TO-DO ITEM: Could you copy out the stretch from the line containing "in Issue #\[INSERT_ISSUE_1_NUMBER_HERE])" through the line containing "in Issue #\[INSERT_ISSUE_2_NUMBER_HERE])" exactly, and nothing else?

(Source texts of formatted documents)
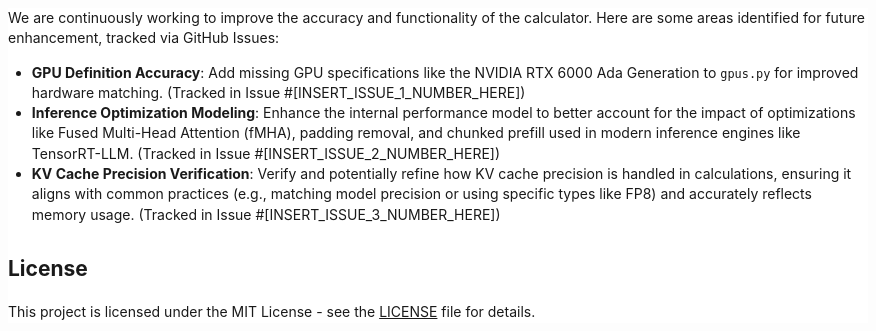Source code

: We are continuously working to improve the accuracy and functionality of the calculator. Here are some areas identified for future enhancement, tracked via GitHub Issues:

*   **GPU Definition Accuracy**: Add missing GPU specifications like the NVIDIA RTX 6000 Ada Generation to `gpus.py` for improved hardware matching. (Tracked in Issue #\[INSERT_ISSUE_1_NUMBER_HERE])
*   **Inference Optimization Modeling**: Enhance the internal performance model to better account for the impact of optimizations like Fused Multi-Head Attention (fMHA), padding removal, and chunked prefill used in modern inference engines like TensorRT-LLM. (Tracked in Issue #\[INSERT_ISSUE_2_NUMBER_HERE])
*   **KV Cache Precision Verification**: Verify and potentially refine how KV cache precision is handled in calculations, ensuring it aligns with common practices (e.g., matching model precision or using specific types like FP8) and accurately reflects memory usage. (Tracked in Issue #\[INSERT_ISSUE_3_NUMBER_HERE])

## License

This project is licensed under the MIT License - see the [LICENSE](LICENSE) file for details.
...
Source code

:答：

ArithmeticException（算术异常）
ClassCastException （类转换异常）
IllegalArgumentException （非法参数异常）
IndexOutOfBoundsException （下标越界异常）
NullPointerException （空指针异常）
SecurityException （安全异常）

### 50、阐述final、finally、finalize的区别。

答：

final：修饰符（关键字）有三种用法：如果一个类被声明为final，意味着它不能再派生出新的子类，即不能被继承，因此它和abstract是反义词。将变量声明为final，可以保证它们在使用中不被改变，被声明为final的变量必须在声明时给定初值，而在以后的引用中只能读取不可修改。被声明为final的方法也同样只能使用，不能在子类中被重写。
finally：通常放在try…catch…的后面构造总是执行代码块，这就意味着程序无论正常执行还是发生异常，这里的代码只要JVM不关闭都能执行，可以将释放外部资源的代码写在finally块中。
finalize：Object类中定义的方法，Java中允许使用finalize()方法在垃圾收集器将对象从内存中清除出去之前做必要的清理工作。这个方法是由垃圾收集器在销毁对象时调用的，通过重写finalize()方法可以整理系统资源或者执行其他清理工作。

TASK RESPONSE:
*   **GPU Definition Accuracy**: Add missing GPU specifications like the NVIDIA RTX 6000 Ada Generation to `gpus.py` for improved hardware matching. (Tracked in Issue #\[INSERT_ISSUE_1_NUMBER_HERE])
*   **Inference Optimization Modeling**: Enhance the internal performance model to better account for the impact of optimizations like Fused Multi-Head Attention (fMHA), padding removal, and chunked prefill used in modern inference engines like TensorRT-LLM. (Tracked in Issue #\[INSERT_ISSUE_2_NUMBER_HERE])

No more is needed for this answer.